The CDSM measurements were compared to the Absolute Scalar Magnetometer (ASM) measurements aboard the Swarm satellite Bravo via the CHAOS-6 Earth field model between 15 and 30 November 2018. In this period the ascending nodes of the Swarm satellite Bravo were between 02:38 and 01:19 and 48–42 min after the ascending nodes of CSES at 02:00. The local time ranges overlapped. For nightside orbit segments the mean values of both instrument deviations compared to the CHAOS-6 model were $\stackrel{\mathrm{‾}}{\mathrm{\Delta }F}=\mathrm{1.5}$ nT for CDSM and $\stackrel{\mathrm{‾}}{\mathrm{\Delta }F}=\mathrm{0.9}$ nT for ASM in the magnetic dipole latitude range of −40 to −30^∘ (southern evaluation interval). For the dipole latitude range of 30 to 40^∘ (northern evaluation interval) the mean values of both instruments differed by 1.9 nT ($\stackrel{\mathrm{‾}}{\mathrm{\Delta }F}=\mathrm{2.7}$ nT for CDSM and $\stackrel{\mathrm{‾}}{\mathrm{\Delta }F}=\mathrm{0.8}$ nT for ASM). Similar differences between the CDSM and the ASM mean values were also observed for dayside orbit segments.

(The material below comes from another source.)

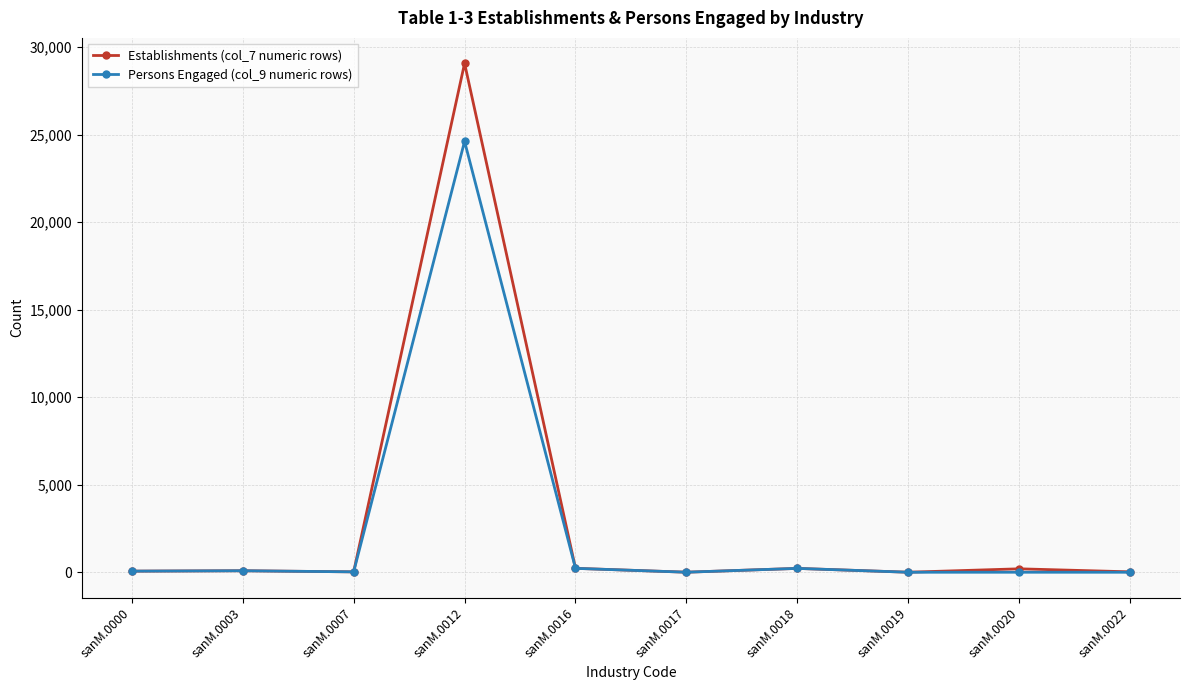

What is the average value of the Persons Engaged (col_9 numeric rows) series?

2524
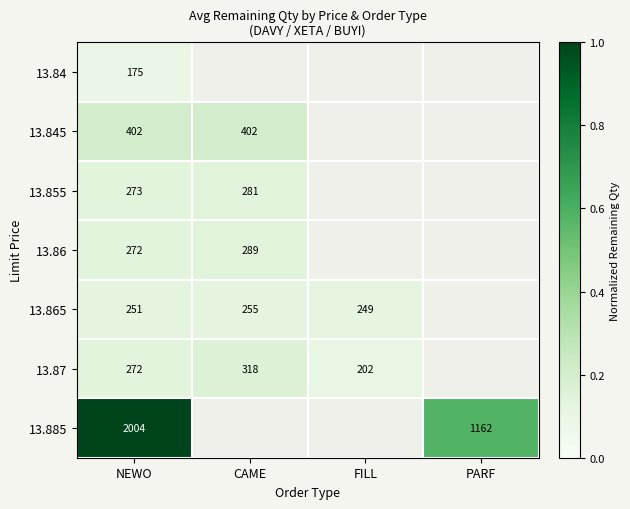

What is the greatest value displayed?

1.0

For the available data set of 9387 orbit segments, discontinuity jumps with a median up to 0.72 nT were observed in the magnetic field strength read-out when the CDSM switched between the CPT resonance superpositions $n=\pm \mathrm{2}$ and $n=\pm \mathrm{3}$. All available instrument parameters, especially the microwave oscillator frequency controller adjustment, were investigated in detail. The frequency of the microwave oscillator is used to track the hyperfine structure (HFS) ground state splitting via the CPT resonance n=0 and is part of the light field to track the CPT resonance superposition $n=\pm \mathrm{2}$ or $n=\pm \mathrm{3}$ for the magnetic field measurement. The sensitivity of the magnetic field measurement on a microwave oscillator frequency detuning was calculated from in-orbit measurements with the CPT resonance superposition $n=\pm \mathrm{2}$. For measurements with the CPT resonance superposition $n=\pm \mathrm{3}$ this detuning sensitivity was determined with the flight spare model on the ground.

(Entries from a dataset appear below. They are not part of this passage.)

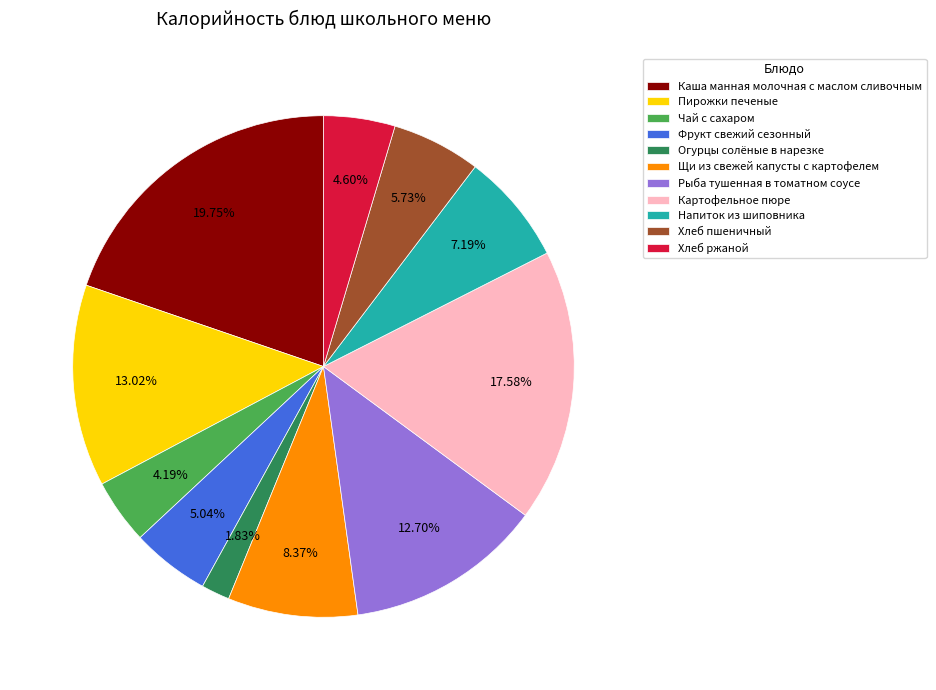

Which has a higher value, Хлеб ржаной or Каша манная молочная с маслом сливочным?

Каша манная молочная с маслом сливочным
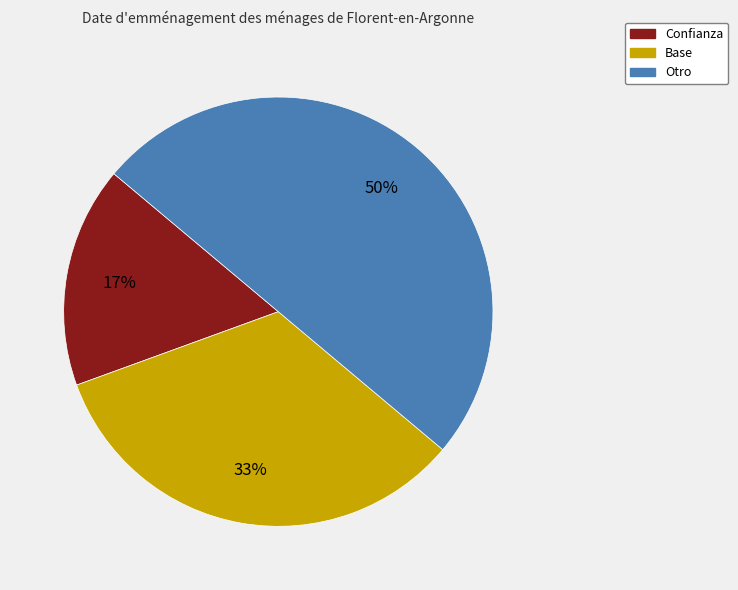

Do Otro and Confianza together represent more than half of the pie?

Yes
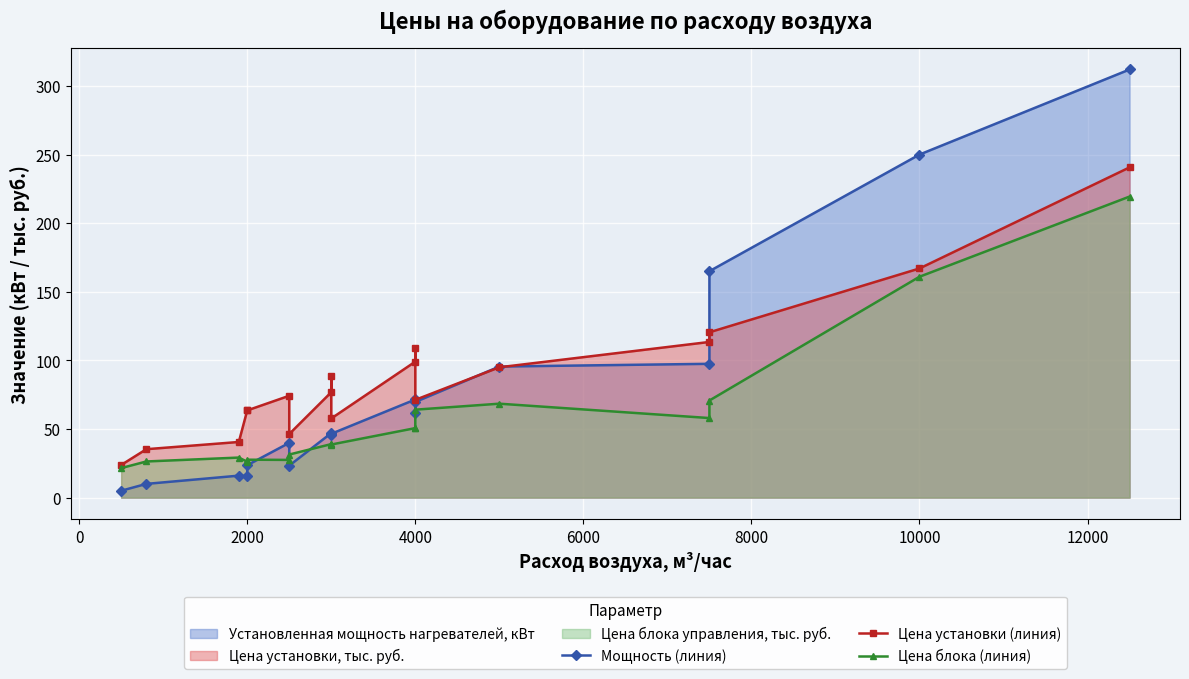

How many times do Цена блока (линия) and Мощность (линия) cross each other?

3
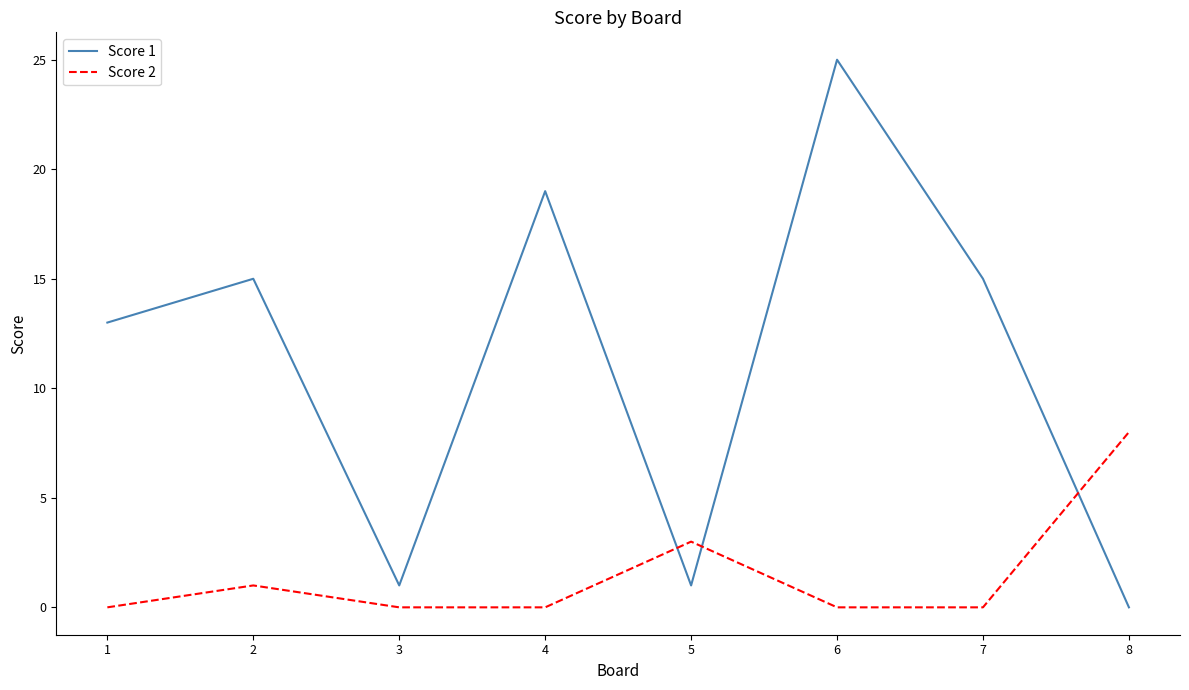

True or false: Score 1 has more than 0 points higher than both neighbors.

True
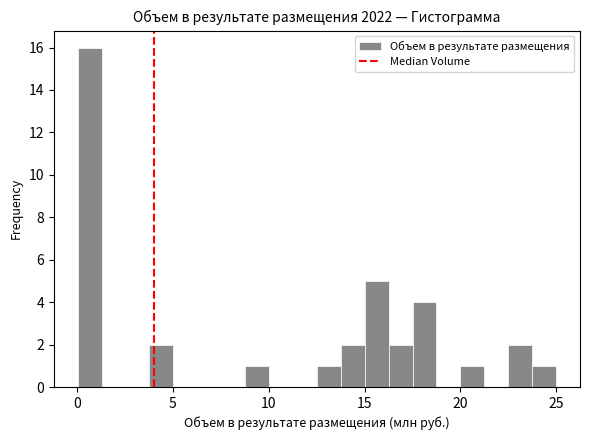

Around what value on the x-axis is the tallest bar? Give the approximate position of its centre, as read against the axis.

0.5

During measurements with the CPT resonance superposition $n=\pm \mathrm{3}$, the microwave oscillator control loop is paused and cannot track changes in the sensor and PCB temperatures. The maximum deviations of the magnetic field measurement caused by sensor and PCB temperature changes during measurements with the CPT resonance superposition $n=\pm \mathrm{3}$ were absolute 0.16 and 0.10 nT, respectively, for the available data set in orbit.

During measurements with the CPT resonance superposition $n=\pm \mathrm{2}$, the microwave oscillator control loop tracks changes in the HFS ground state splitting caused by variations of the magnetic field strength in second order or the sensor temperature, and it compensates for a possible temperature-dependent drift of the electronics. These influences are understood and can be subtracted from the actual microwave oscillator controller adjustment. A residual microwave controller adjustment up to 17.3 Hz could be observed for the available data set of 9387 orbit segments. With the maximum of this residual microwave oscillator adjustment and the calculated detuning sensitivity one can derive an uncertainty of the magnetic field measurement, which depends on the sensor angle between the light propagation direction through the sensor and the magnetic field vector. This derived uncertainty does not exceed ±0.8 nT for measurements with the CPT resonance superposition $n=\pm \mathrm{2}$ and ±1.1 nT for measurements with the CPT resonance superposition $n=\pm \mathrm{3}$. It is zero at sensor angles of 53, 90 and 127^∘. At these angles the magnetic field measurement is not sensitive to a moderate detuning of the microwave oscillator frequency with respect to the centre of the single CPT resonances $n=+\mathrm{2}$ and $n=-\mathrm{2}$ or $n=+\mathrm{3}$ and $n=-\mathrm{3}$.

For future missions a new sensor design is under development with which the light field passes the Rb-filled glass cell twice but with opposite helicities of the circular polarization state (Ellmeier, 2019). This reduces the sensitivity of the magnetic field measurement to the microwave oscillator frequency detuning.